===== Given records =====
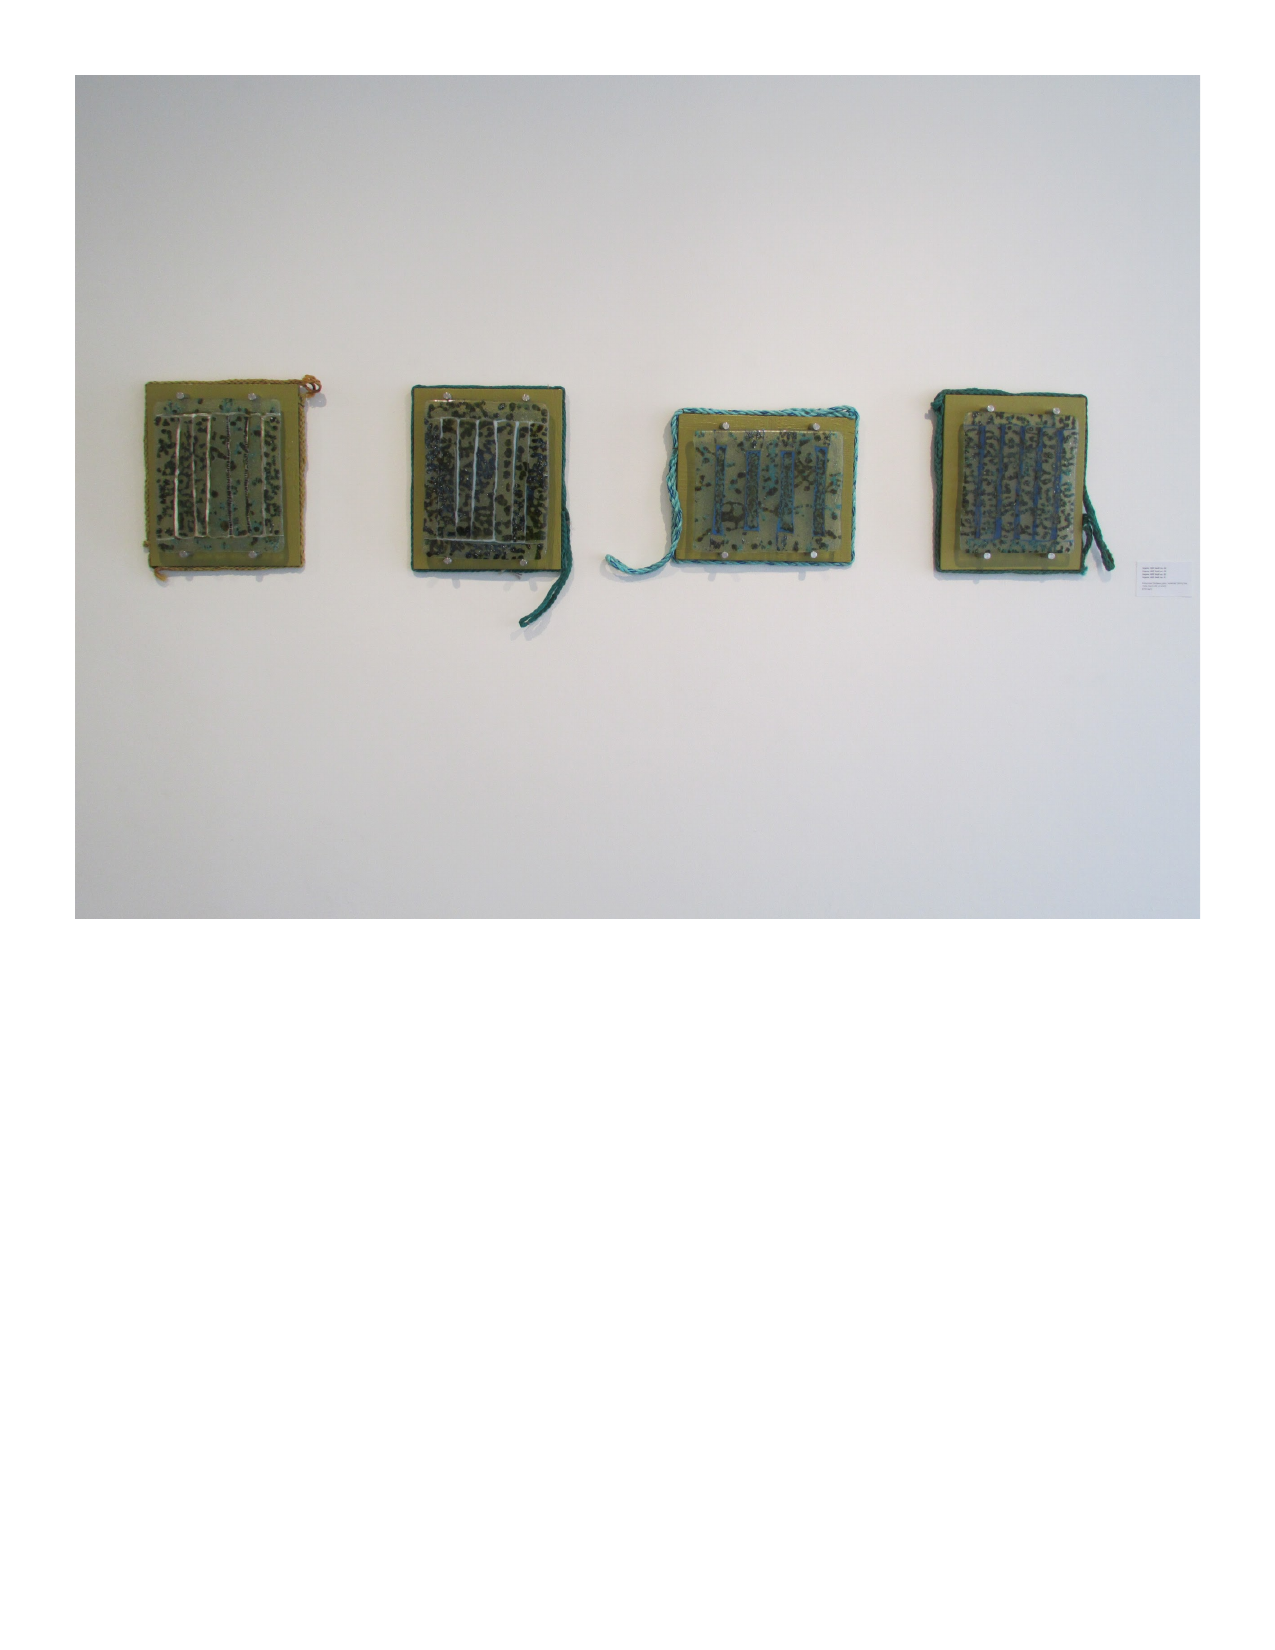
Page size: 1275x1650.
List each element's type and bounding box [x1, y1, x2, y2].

picture [75, 75, 1200, 919]
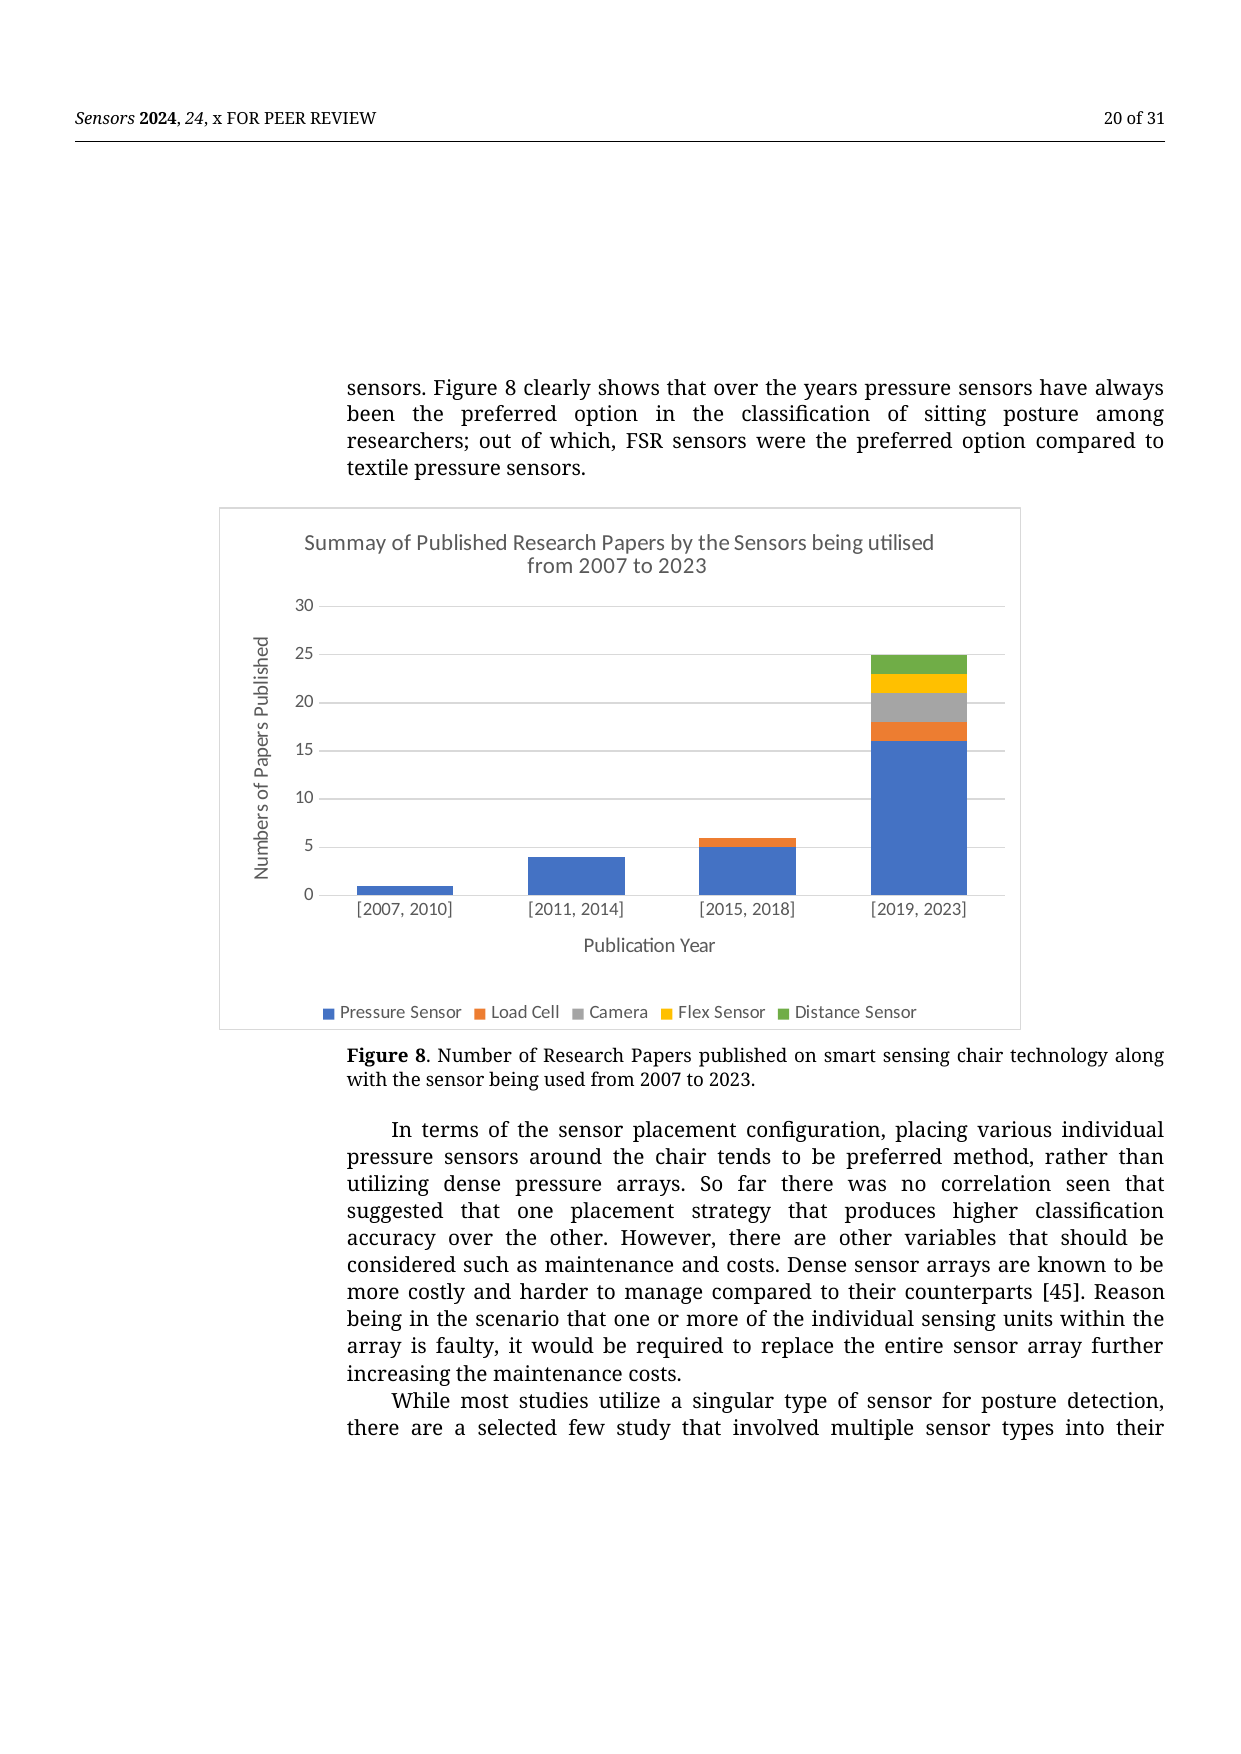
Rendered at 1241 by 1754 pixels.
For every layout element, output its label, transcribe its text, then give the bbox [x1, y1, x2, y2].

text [347, 1387, 1165, 1441]
text Figure 8. Number of Research Papers published on smart sensing chair technology along with the sensor being used from 2007 to 2023. [347, 1043, 1165, 1091]
text In terms of the sensor placement configuration, placing various individual pressure sensors around the chair tends to be preferred method, rather than utilizing dense pressure arrays. So far there was no correlation seen that suggested that one placement strategy that produces higher classification accuracy over the other. However, there are other variables that should be considered such as maintenance and costs. Dense sensor arrays are known to be more costly and harder to manage compared to their counterparts [45]. Reason being in the scenario that one or more of the individual sensing units within the array is faulty, it would be required to replace the entire sensor array further increasing the maintenance costs. [347, 1116, 1165, 1387]
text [347, 374, 1165, 482]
=====
Request: Could the lines above be copied out exactly, with no image carried over?

Solution to the problem:
Page size: 1275x1650.
List each element's type and bounding box [x1, y1, x2, y2].

picture [75, 75, 1200, 919]
Rendered at 1241 by 1754 pixels.
For every layout element, output its label, transcribe its text, then give the bbox [x1, y1, x2, y2].

text [347, 1387, 1165, 1441]
text Figure 8. Number of Research Papers published on smart sensing chair technology along with the sensor being used from 2007 to 2023. [347, 1043, 1165, 1091]
text In terms of the sensor placement configuration, placing various individual pressure sensors around the chair tends to be preferred method, rather than utilizing dense pressure arrays. So far there was no correlation seen that suggested that one placement strategy that produces higher classification accuracy over the other. However, there are other variables that should be considered such as maintenance and costs. Dense sensor arrays are known to be more costly and harder to manage compared to their counterparts [45]. Reason being in the scenario that one or more of the individual sensing units within the array is faulty, it would be required to replace the entire sensor array further increasing the maintenance costs. [347, 1116, 1165, 1387]
text [347, 374, 1165, 482]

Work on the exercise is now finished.